Researchers with the Department of Orthopedics at the Union Hospital designed a 3D biomaterial scaffold to slowly release stem cells to ensure the process of pain relief and to reverse arthritis in mice knee joints Wei Tong, Union Hospital, Huazhong University of Science and Technology
A 3D biomaterial scaffold design to slowly release stem cells has worked to ensure implanted stem cells stick around to relieve pain and reverse arthritis in mice knee joints. This reduces the use of stem cells by 90 percent, thus avoiding the challenge of redness, swelling and scar tissue that can arise from large doses of such stem cells, and potentially opening a path to reversal of osteoarthritis in humans for the first time.
The results were published in Chemical Engineering Journal on February 25.
There is currently no treatment that can reverse the course of osteoarthritis, and our sole options are to try to relieve pain. Stem cell therapy potentially offers hope and has been shown to alienate the disease, but a ‘goldilocks’ dose of stem cells remains out of reach. Too much of a dose of stem cells and the subject suffers redness, swelling and scar tissue. Too little and the therapy is only successful for a limited period due to gradual cell loss.

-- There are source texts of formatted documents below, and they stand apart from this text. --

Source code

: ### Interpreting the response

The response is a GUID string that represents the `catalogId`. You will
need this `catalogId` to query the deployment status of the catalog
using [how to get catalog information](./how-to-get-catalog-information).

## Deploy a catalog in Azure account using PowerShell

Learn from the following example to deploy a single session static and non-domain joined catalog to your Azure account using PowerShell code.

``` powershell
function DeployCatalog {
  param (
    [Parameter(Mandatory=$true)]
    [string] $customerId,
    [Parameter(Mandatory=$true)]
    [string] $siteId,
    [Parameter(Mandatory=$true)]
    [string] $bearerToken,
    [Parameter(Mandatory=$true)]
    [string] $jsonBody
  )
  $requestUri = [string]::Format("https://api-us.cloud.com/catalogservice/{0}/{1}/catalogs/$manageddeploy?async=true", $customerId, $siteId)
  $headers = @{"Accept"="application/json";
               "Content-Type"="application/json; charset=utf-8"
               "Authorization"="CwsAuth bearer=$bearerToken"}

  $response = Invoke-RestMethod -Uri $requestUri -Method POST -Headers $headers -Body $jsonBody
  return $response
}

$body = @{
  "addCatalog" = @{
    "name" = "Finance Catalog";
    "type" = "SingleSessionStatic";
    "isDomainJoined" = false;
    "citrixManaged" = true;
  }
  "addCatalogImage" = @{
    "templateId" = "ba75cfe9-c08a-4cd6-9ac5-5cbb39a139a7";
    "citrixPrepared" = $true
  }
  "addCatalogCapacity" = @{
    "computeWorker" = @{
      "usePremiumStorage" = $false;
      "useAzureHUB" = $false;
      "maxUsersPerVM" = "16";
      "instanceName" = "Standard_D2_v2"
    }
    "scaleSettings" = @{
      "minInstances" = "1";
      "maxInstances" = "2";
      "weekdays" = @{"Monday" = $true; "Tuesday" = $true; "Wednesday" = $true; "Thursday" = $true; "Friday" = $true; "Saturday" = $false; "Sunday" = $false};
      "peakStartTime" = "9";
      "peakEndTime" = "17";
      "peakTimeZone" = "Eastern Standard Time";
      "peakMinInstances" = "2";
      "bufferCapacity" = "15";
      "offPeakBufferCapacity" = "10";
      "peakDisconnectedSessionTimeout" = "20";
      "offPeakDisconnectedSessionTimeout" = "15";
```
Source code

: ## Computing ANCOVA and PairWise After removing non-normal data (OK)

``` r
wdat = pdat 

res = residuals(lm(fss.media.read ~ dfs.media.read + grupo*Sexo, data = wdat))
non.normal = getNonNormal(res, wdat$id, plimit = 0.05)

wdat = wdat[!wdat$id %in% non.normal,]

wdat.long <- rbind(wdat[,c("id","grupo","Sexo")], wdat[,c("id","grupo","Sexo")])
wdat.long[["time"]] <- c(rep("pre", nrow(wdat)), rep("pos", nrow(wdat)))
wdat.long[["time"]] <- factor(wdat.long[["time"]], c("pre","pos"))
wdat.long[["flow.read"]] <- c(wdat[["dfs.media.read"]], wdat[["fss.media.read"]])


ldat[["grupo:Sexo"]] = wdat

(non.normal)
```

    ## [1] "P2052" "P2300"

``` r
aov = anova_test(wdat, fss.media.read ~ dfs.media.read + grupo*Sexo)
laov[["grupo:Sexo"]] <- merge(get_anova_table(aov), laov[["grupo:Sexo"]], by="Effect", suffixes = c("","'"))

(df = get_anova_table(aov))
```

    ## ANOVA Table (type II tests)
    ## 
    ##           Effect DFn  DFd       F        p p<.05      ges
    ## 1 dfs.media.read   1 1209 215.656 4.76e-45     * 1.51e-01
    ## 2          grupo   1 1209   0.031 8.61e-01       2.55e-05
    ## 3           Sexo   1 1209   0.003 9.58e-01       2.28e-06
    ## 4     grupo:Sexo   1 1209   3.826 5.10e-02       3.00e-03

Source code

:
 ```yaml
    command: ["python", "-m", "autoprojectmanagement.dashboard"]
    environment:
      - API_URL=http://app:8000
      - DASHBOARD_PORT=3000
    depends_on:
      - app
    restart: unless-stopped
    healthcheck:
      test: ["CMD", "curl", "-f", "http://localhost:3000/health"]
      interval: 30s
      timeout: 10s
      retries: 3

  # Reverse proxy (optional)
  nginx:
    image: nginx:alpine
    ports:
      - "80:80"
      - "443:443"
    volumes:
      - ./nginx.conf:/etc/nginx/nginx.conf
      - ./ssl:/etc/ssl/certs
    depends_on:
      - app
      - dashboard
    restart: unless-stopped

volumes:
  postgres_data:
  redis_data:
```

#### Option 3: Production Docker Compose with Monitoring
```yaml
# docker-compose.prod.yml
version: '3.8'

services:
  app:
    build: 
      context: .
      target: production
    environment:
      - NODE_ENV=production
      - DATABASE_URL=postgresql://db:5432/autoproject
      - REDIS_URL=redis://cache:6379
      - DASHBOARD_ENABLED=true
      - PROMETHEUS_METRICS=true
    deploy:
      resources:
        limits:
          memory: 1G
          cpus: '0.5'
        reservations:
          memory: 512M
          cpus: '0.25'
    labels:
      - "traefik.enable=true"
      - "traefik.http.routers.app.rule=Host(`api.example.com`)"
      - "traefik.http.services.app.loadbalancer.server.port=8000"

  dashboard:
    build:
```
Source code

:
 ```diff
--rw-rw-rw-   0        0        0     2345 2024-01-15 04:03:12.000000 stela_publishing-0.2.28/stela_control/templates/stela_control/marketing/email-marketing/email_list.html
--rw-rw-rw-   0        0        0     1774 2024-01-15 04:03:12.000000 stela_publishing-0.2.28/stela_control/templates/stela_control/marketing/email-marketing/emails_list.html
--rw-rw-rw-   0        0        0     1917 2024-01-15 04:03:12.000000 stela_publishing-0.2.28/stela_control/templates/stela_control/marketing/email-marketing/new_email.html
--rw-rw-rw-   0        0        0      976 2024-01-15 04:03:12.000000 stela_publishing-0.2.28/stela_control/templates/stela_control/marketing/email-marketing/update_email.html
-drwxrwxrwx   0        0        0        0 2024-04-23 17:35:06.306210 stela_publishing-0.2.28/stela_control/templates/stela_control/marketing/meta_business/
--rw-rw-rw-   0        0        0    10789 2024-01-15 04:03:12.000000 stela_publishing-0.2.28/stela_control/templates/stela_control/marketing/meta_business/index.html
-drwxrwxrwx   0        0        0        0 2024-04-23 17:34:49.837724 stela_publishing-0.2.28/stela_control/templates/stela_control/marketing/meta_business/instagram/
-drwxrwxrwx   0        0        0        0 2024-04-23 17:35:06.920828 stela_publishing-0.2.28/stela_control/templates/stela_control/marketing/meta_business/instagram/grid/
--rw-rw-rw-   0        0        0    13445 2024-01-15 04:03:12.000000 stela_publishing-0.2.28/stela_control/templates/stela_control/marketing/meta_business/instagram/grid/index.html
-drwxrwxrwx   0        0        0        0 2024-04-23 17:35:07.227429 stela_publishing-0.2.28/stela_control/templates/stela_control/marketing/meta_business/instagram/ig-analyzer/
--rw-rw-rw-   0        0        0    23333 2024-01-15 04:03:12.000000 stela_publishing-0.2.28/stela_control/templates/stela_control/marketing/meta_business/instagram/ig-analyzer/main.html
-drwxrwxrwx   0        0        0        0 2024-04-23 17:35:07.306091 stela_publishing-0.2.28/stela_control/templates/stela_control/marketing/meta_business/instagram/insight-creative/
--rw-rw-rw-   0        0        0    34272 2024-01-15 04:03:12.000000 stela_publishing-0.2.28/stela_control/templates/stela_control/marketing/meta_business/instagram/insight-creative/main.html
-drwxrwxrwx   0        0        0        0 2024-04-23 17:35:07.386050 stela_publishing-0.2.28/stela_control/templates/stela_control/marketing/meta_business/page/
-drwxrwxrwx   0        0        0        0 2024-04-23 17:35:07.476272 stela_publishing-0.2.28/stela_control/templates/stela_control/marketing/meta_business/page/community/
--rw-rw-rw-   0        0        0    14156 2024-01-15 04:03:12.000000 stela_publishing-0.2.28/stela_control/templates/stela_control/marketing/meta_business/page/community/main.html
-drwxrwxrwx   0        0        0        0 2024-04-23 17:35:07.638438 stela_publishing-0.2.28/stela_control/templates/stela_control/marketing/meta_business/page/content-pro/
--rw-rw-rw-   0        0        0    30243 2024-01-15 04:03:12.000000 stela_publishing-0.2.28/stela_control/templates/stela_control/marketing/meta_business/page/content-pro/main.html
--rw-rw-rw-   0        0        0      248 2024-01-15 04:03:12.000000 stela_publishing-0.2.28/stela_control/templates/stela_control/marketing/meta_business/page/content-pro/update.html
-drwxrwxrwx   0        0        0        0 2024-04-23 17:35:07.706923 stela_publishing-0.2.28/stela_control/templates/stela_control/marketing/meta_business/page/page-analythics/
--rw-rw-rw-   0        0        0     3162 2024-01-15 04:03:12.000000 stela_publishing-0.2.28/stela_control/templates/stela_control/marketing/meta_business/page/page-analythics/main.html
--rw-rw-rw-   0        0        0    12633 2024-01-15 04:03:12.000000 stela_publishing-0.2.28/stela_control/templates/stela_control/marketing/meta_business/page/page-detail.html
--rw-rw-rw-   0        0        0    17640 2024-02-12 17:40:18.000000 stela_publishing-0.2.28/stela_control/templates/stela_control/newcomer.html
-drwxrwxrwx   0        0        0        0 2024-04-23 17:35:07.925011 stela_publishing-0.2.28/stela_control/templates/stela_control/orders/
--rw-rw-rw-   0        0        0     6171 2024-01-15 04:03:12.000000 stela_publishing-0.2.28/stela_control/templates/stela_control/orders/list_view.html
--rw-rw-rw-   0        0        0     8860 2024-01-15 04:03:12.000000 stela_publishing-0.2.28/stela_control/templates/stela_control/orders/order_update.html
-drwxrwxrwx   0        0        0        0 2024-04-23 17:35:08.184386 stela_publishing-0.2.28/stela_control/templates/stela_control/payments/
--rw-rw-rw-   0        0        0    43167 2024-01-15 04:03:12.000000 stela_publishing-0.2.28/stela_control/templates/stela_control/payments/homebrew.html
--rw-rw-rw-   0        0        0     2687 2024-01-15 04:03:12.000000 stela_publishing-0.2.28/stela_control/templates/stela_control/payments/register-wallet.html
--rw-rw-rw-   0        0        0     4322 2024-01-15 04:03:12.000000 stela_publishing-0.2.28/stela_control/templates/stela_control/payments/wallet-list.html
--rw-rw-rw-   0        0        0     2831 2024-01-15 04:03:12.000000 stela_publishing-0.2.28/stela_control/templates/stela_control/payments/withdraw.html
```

To overcome this dosage problem, researchers with the Department of Orthopedics at the Union Hospital of Huazhong University of Science and Technology seeded umbilical cord mesenchymal stem cells on a ‘cryogel’ biomaterial.
Mesenchymal stem cells (MSCs) are adult stem cells that can differentiate themselves into other types of cells. MSCs are sourced from bone marrow, fat, or umbilical cord tissue. Umbilical cord-derived MSCs (UCMSCs) have emerged in recent years as popular therapeutic transplant cells because of their abundant supply, high proliferative capacity, and non-invasive harvesting procedure, and because they pose relatively minor ethical issues.
Cryogels are gel matrices that are formed at subzero temperatures. They have interconnected macropores (pores larger than 10 micrometers in diameter), much like a sponge. And, because like a sponge, these holes can allow mass transport of small particles in them, cryogel biomaterials potentially have a range of biomedical uses.
Upon seeding of the stem cells on the cryogel biomaterial, the researchers found that the cells became stronger and showed enhanced therapeutic effects with regard to osteoarthritis in mice. The cryogel also, crucially, ensured the implanted stem cells stayed in the knee joint area for a much longer time. This in turn allowed a reduction of the dosage of stem cells by 90 percent.
“It takes about two weeks for half of the implanted cells to leave, but their regenerative effects stick around for longer,” said corresponding author Wei Tong from the Department of Orthopedics of Union Hospital. “So it is possible that the therapeutic result comes indirectly, via the stem cells secreting epidermal growth factors, which stimulate cell proliferation and healing, rather than directly becoming newly formed cartilage in the joint.”
The researchers also found that the cells were very powerful in reducing joint pain in the mice resulting from inflammation.
Following this proof of concept in mice, the researchers now want to test it out on non-human primates, and then ultimately use the stemcell-cryogel complex in clinical trials in humans with the hope of developing a new treatment for osteoarthritis that works to reverse the disease.